Jude Law puts in a career best performance as a tetchy but charismatic man who does the opposite of the PR friendly popes of recent times — withdrawing from public view in order to make the papacy more opaque, not less. Is he a renegade who will take the Church down with him or a visionary who will give it new life?

Made for HBO, and streaming on SBS On Demand, the series keeps you guessing. It draws you into the intrigue of Church politics, with a gallery of Machiavellian characters, including Diane Keaton as the nun who raised the pope as a young orphan, and Scott Shepherd as the childhood friend and radical cardinal, with a taste for the pleasures of the flesh.

Dark

Imagine Stranger Things, but set between present day and 1980s Germany, and you have an idea of what this series is like.

It's bleaker than the American series, perhaps because there isn't the same glow of Spielbergian nostalgia for times — and films — gone by.

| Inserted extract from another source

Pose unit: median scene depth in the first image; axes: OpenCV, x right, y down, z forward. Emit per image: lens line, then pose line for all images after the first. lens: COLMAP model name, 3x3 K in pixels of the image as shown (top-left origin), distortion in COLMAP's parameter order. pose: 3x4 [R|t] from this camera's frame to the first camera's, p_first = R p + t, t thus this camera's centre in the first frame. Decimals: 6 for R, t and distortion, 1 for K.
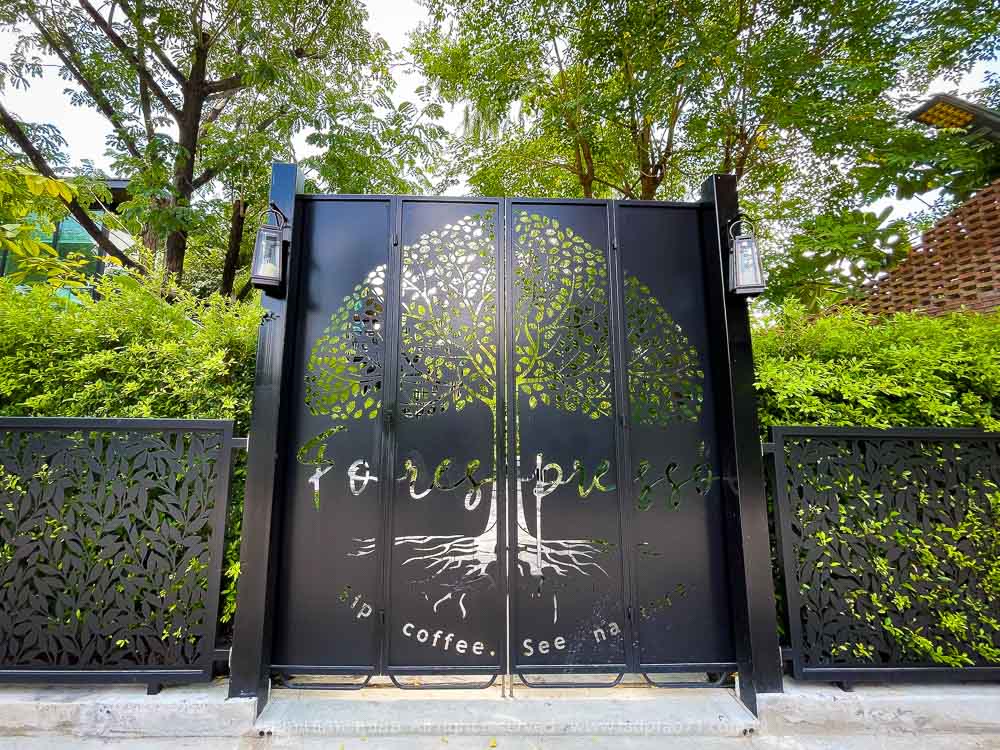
lens RADIAL K [[401.2, 0, 500.0], [0, 401.2, 375.0], [0, 0, 1]] dist [0.000225, -0.000041]
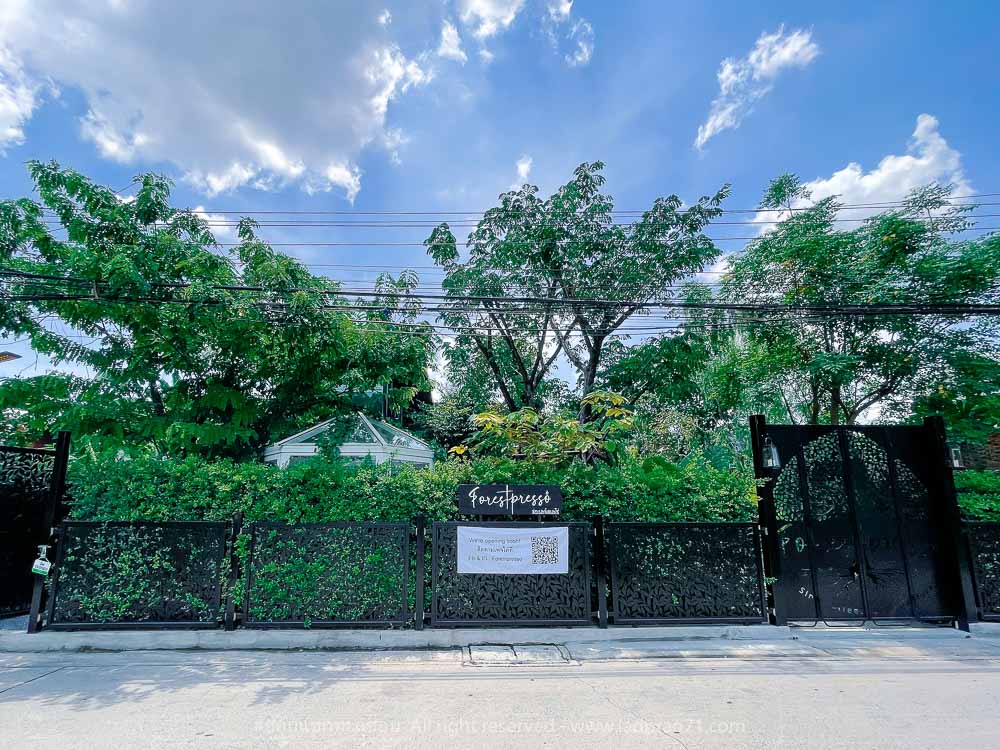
lens RADIAL K [[401.2, 0, 500.0], [0, 401.2, 375.0], [0, 0, 1]] dist [0.000225, -0.000041]
pose [[0.999683, -0.022383, -0.011510, -2.233087], [0.022892, 0.998670, 0.046201, -0.996035], [0.010461, -0.046449, 0.998866, -1.540407]]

Elements in the mix include missing children, adults with things to hide, a small town, a sinister electricity plant and the real-life Chernobyl disaster.

Dark is part of an ever-expanding slate of foreign Netflix productions now available on the Australian version of the platform. And it has the high production values of the studio's American output, not to mention a recognisable set of themes.

Sure, perhaps there's nothing particularly original about what it does, but the thick mood of dread and unease is expertly maintained, and the acting is superb.

Call My Agent!

This French romantic comedy series is the kind of remedy you need for all the exciting death and corruption on offer on the small screen. Not that Call My Agent!, available on Netflix, isn't serious about its subject matter.

Set in a Parisian office of agents who represent actors and directors, the show features real-life French stars, guest appearing as themselves in each show.

At times, they deal with topics that are very close to home.

The first episode of the first series, for example, features Cecile de France in a dilemma over whether or not to have a face lift to look younger for a new Tarantino film.

Funny, insightful and always self-aware, Call My Agent! is almost in direct opposition to Entourage — a decidedly more testosterone-fuelled portrayal of actors and their agents.

Maybe it's because the French film business, although the biggest in Europe, is a cottage industry compared to Hollywood.

Or maybe it's because the French view screen culture as more about art than commerce. It's still a bare knuckle fist fight at times, but with clothes and scenery to die for.